◆ INSTRUCTIONS TO FOLLOW:
Would you set down the data that follows, word for word, without any pictures?

◆ MATERIAL FOR THIS TASK:

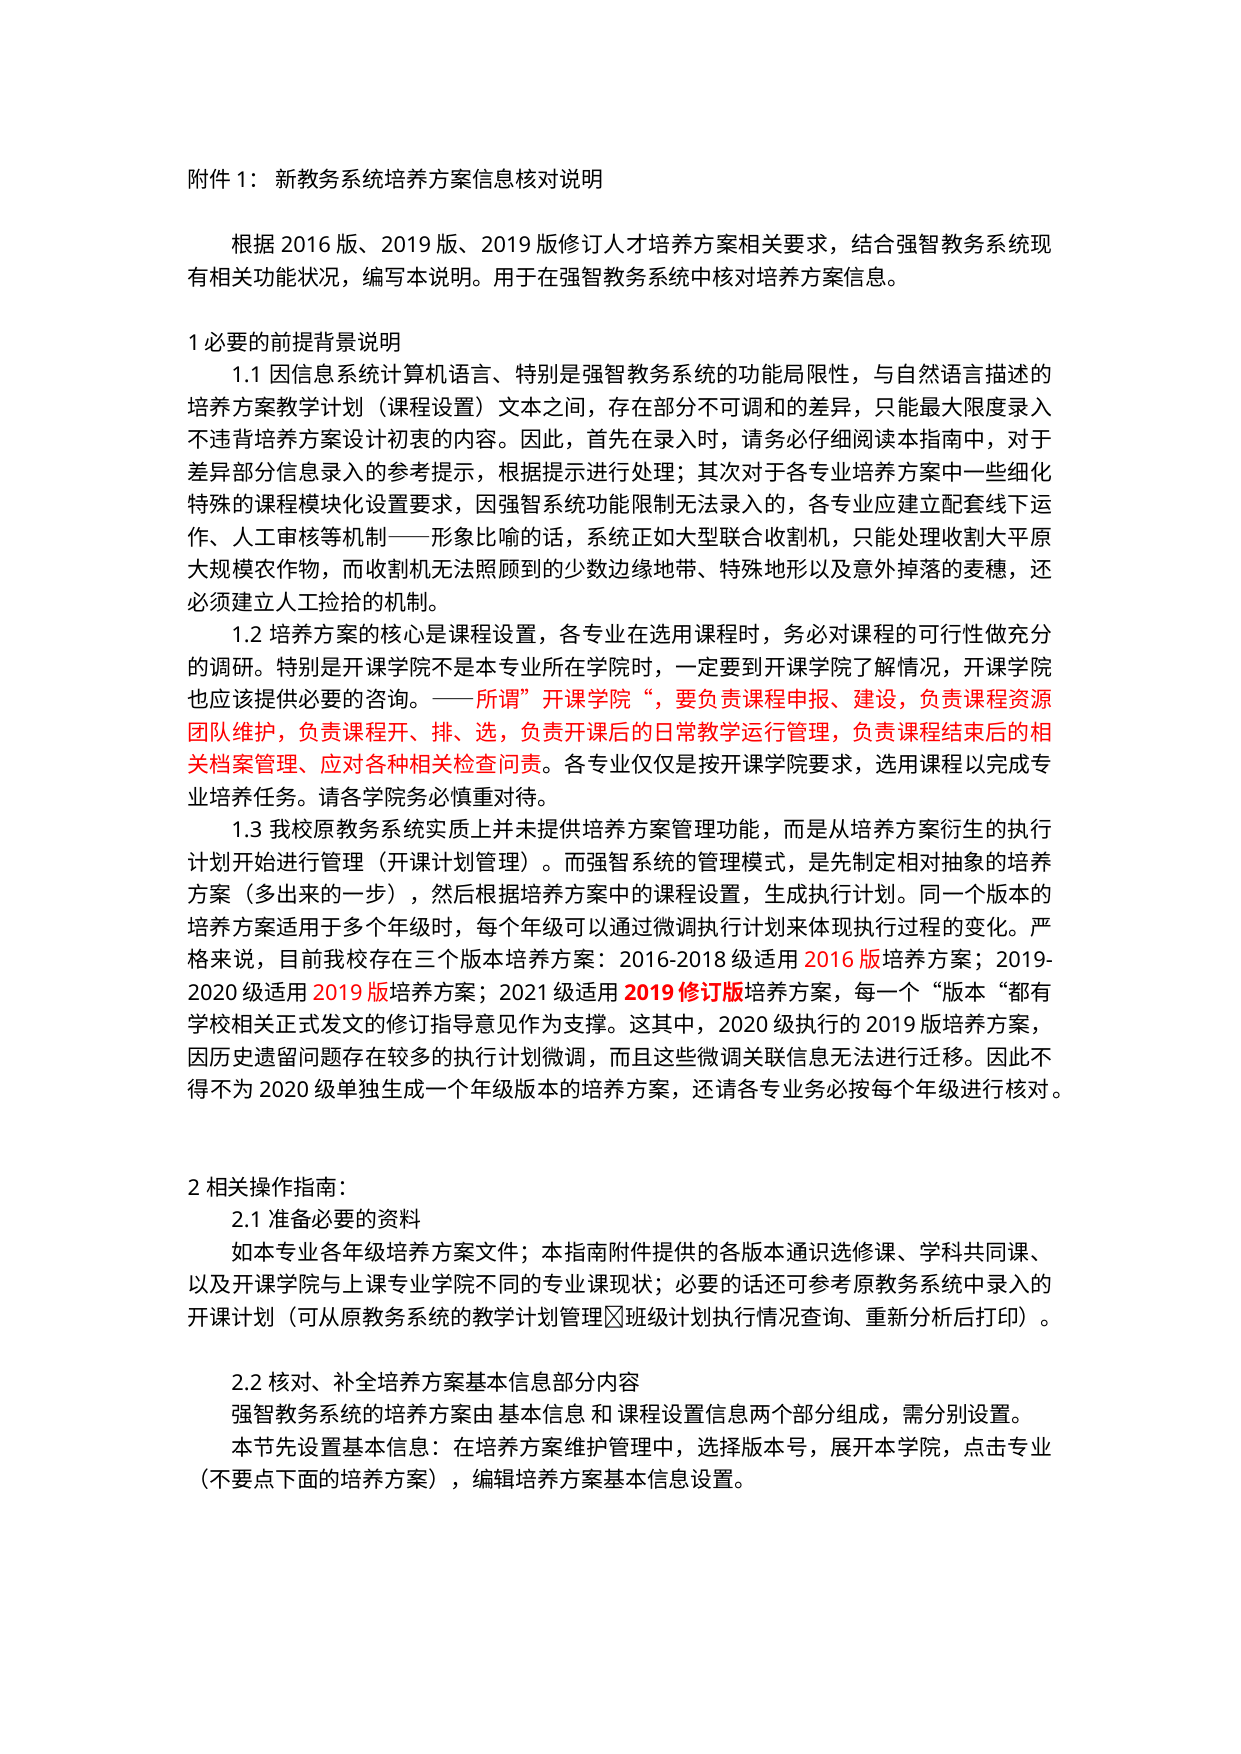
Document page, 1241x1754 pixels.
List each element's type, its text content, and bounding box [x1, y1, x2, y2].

text 1必要的前提背景说明 [187, 324, 1053, 357]
text 1.2 培养方案的核心是课程设置，各专业在选用课程时，务必对课程的可行性做充分的调研。特别是开课学院不是本专业所在学院时，一定要到开课学院了解情况，开课学院也应该提供必要的咨询。——所谓”开课学院“，要负责课程申报、建设，负责课程资源、团队维护，负责课程开、排、选，负责开课后的日常教学运行管理，负责课程结束后的相关档案管理、应对各种相关检查问责。各专业仅仅是按开课学院要求，选用课程以完成专业培养任务。请各学院务必慎重对待。 [187, 617, 1053, 812]
text 本节先设置基本信息：在培养方案维护管理中，选择版本号，展开本学院，点击专业（不要点下面的培养方案），编辑培养方案基本信息设置。 [187, 1429, 1053, 1494]
text 1.3 我校原教务系统实质上并未提供培养方案管理功能，而是从培养方案衍生的执行计划开始进行管理（开课计划管理）。而强智系统的管理模式，是先制定相对抽象的培养方案（多出来的一步），然后根据培养方案中的课程设置，生成执行计划。同一个版本的培养方案适用于多个年级时，每个年级可以通过微调执行计划来体现执行过程的变化。严格来说，目前我校存在三个版本培养方案：2016-2018级适用2016版培养方案；2019-2020级适用2019版培养方案；2021级适用2019修订版培养方案，每一个“版本“都有学校相关正式发文的修订指导意见作为支撑。这其中，2020级执行的2019版培养方案，因历史遗留问题存在较多的执行计划微调，而且这些微调关联信息无法进行迁移。因此不得不为2020级单独生成一个年级版本的培养方案，还请各专业务必按每个年级进行核对。 [187, 812, 1053, 1137]
text 2 相关操作指南： [187, 1169, 1053, 1202]
text 2.1 准备必要的资料 [187, 1202, 1053, 1234]
text 如本专业各年级培养方案文件；本指南附件提供的各版本通识选修课、学科共同课、以及开课学院与上课专业学院不同的专业课现状；必要的话还可参考原教务系统中录入的开课计划（可从原教务系统的教学计划管理班级计划执行情况查询、重新分析后打印）。 [187, 1234, 1053, 1332]
text 强智教务系统的培养方案由 基本信息 和 课程设置信息两个部分组成，需分别设置。 [187, 1397, 1053, 1429]
text 附件1： 新教务系统培养方案信息核对说明 [187, 162, 1053, 194]
text 1.1 因信息系统计算机语言、特别是强智教务系统的功能局限性，与自然语言描述的培养方案教学计划（课程设置）文本之间，存在部分不可调和的差异，只能最大限度录入不违背培养方案设计初衷的内容。因此，首先在录入时，请务必仔细阅读本指南中，对于差异部分信息录入的参考提示，根据提示进行处理；其次对于各专业培养方案中一些细化、特殊的课程模块化设置要求，因强智系统功能限制无法录入的，各专业应建立配套线下运作、人工审核等机制——形象比喻的话，系统正如大型联合收割机，只能处理收割大平原大规模农作物，而收割机无法照顾到的少数边缘地带、特殊地形以及意外掉落的麦穗，还必须建立人工捡拾的机制。 [187, 357, 1053, 617]
text 根据2016版、2019版、2019版修订人才培养方案相关要求，结合强智教务系统现有相关功能状况，编写本说明。用于在强智教务系统中核对培养方案信息。 [187, 227, 1053, 292]
text 2.2 核对、补全培养方案基本信息部分内容 [187, 1364, 1053, 1397]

◆ ANSWER SECTION:
Document page, 1241x1754 pixels.
List each element's type, its text content, and bounding box [x1, y1, x2, y2].

text 1必要的前提背景说明 [187, 324, 1053, 357]
text 1.2 培养方案的核心是课程设置，各专业在选用课程时，务必对课程的可行性做充分的调研。特别是开课学院不是本专业所在学院时，一定要到开课学院了解情况，开课学院也应该提供必要的咨询。——所谓”开课学院“，要负责课程申报、建设，负责课程资源、团队维护，负责课程开、排、选，负责开课后的日常教学运行管理，负责课程结束后的相关档案管理、应对各种相关检查问责。各专业仅仅是按开课学院要求，选用课程以完成专业培养任务。请各学院务必慎重对待。 [187, 617, 1053, 812]
text 本节先设置基本信息：在培养方案维护管理中，选择版本号，展开本学院，点击专业（不要点下面的培养方案），编辑培养方案基本信息设置。 [187, 1429, 1053, 1494]
text 1.3 我校原教务系统实质上并未提供培养方案管理功能，而是从培养方案衍生的执行计划开始进行管理（开课计划管理）。而强智系统的管理模式，是先制定相对抽象的培养方案（多出来的一步），然后根据培养方案中的课程设置，生成执行计划。同一个版本的培养方案适用于多个年级时，每个年级可以通过微调执行计划来体现执行过程的变化。严格来说，目前我校存在三个版本培养方案：2016-2018级适用2016版培养方案；2019-2020级适用2019版培养方案；2021级适用2019修订版培养方案，每一个“版本“都有学校相关正式发文的修订指导意见作为支撑。这其中，2020级执行的2019版培养方案，因历史遗留问题存在较多的执行计划微调，而且这些微调关联信息无法进行迁移。因此不得不为2020级单独生成一个年级版本的培养方案，还请各专业务必按每个年级进行核对。 [187, 812, 1053, 1137]
text 2 相关操作指南： [187, 1169, 1053, 1202]
text 2.1 准备必要的资料 [187, 1202, 1053, 1234]
text 如本专业各年级培养方案文件；本指南附件提供的各版本通识选修课、学科共同课、以及开课学院与上课专业学院不同的专业课现状；必要的话还可参考原教务系统中录入的开课计划（可从原教务系统的教学计划管理班级计划执行情况查询、重新分析后打印）。 [187, 1234, 1053, 1332]
text 强智教务系统的培养方案由 基本信息 和 课程设置信息两个部分组成，需分别设置。 [187, 1397, 1053, 1429]
text 附件1： 新教务系统培养方案信息核对说明 [187, 162, 1053, 194]
text 1.1 因信息系统计算机语言、特别是强智教务系统的功能局限性，与自然语言描述的培养方案教学计划（课程设置）文本之间，存在部分不可调和的差异，只能最大限度录入不违背培养方案设计初衷的内容。因此，首先在录入时，请务必仔细阅读本指南中，对于差异部分信息录入的参考提示，根据提示进行处理；其次对于各专业培养方案中一些细化、特殊的课程模块化设置要求，因强智系统功能限制无法录入的，各专业应建立配套线下运作、人工审核等机制——形象比喻的话，系统正如大型联合收割机，只能处理收割大平原大规模农作物，而收割机无法照顾到的少数边缘地带、特殊地形以及意外掉落的麦穗，还必须建立人工捡拾的机制。 [187, 357, 1053, 617]
text 根据2016版、2019版、2019版修订人才培养方案相关要求，结合强智教务系统现有相关功能状况，编写本说明。用于在强智教务系统中核对培养方案信息。 [187, 227, 1053, 292]
text 2.2 核对、补全培养方案基本信息部分内容 [187, 1364, 1053, 1397]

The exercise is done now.